The automated evaluation metric involves fine-tuning InternVL-2-4B with a high-quality multimodal scoring dataset, accompanied by detailed scoring criteria and reference answers. The fine-tuned model is then used as the scoring model.

The experimental setup involves benchmarking four open-source interleaved LVLMs: MiniGPT-5, EMU-2, GILL, and Anole.

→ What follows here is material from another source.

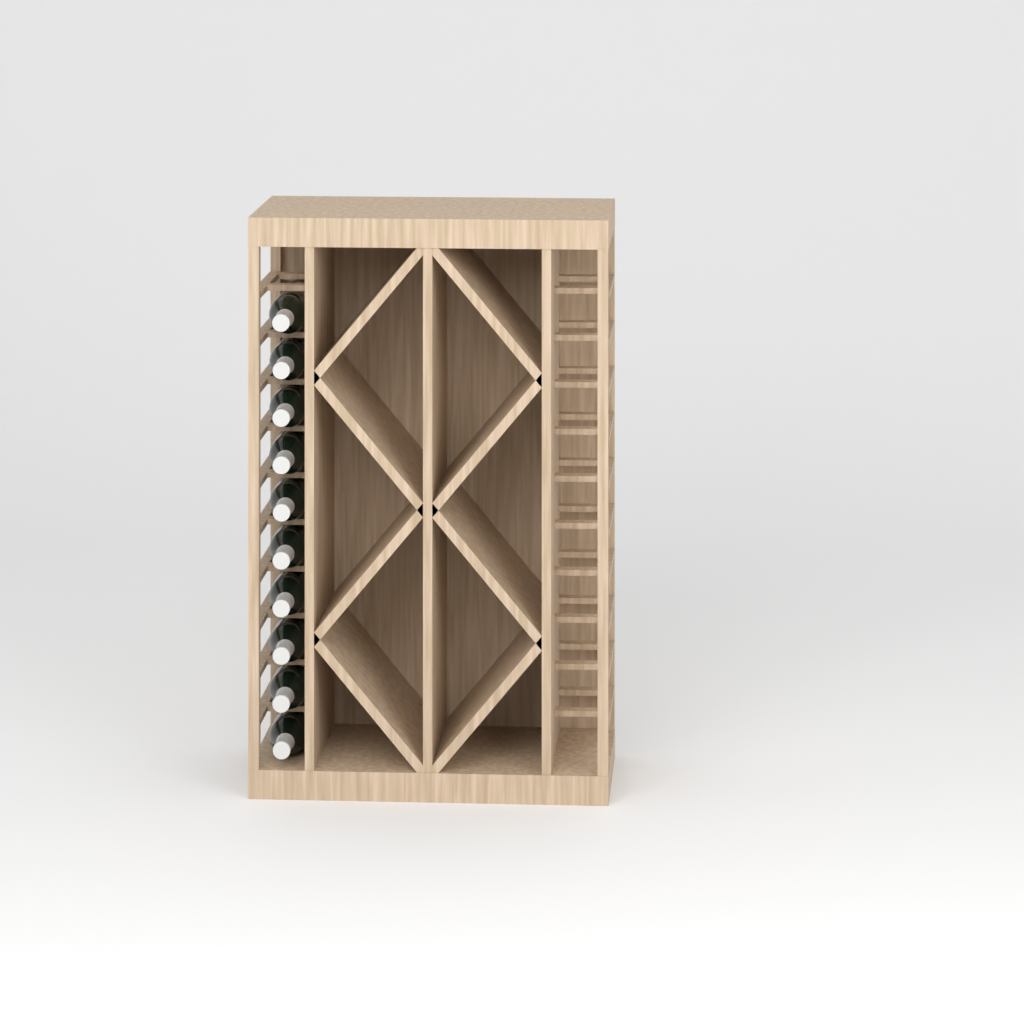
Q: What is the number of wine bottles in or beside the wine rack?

The models were evaluated using the proposed metric, and the results were compared with human annotations using cosine similarity, mean square error (MSE), mean absolute error (MAE), and Pearson coefficient.

Key findings from the experiments include:

Evaluated interleaved LVLMs demonstrate average score of 50.80%, highlighting the difficulty of the benchmark.
Integrated LVLMs outperform open-source interleaved LVLMs by an average of 25.2%.
The integrated models outperform the best performance of the interleaved model by 14.6%, 26.3%, and 16.1% in situational analysis, project-based learning, and multi-step reasoning, respectively.
The fine-tuned scoring model demonstrates the closest alignment with human evaluation results, proving to be the most reliable.

Error analysis revealed challenges in temporal understanding and reasoning ability. Temporal understanding issues relate to multimodal information comprehension and cross-modality coherence, while reasoning issues involve complex reasoning and generation capabilities. The authors identify errors in cross-modality coherence, generation adaptability, multimodal information comprehension, and complex reasoning.

The paper concludes by highlighting the challenges and opportunities in interleaved multimodal tasks and states that the proposed metrics provide robust, human-like evaluation performance, significantly reducing errors and biases.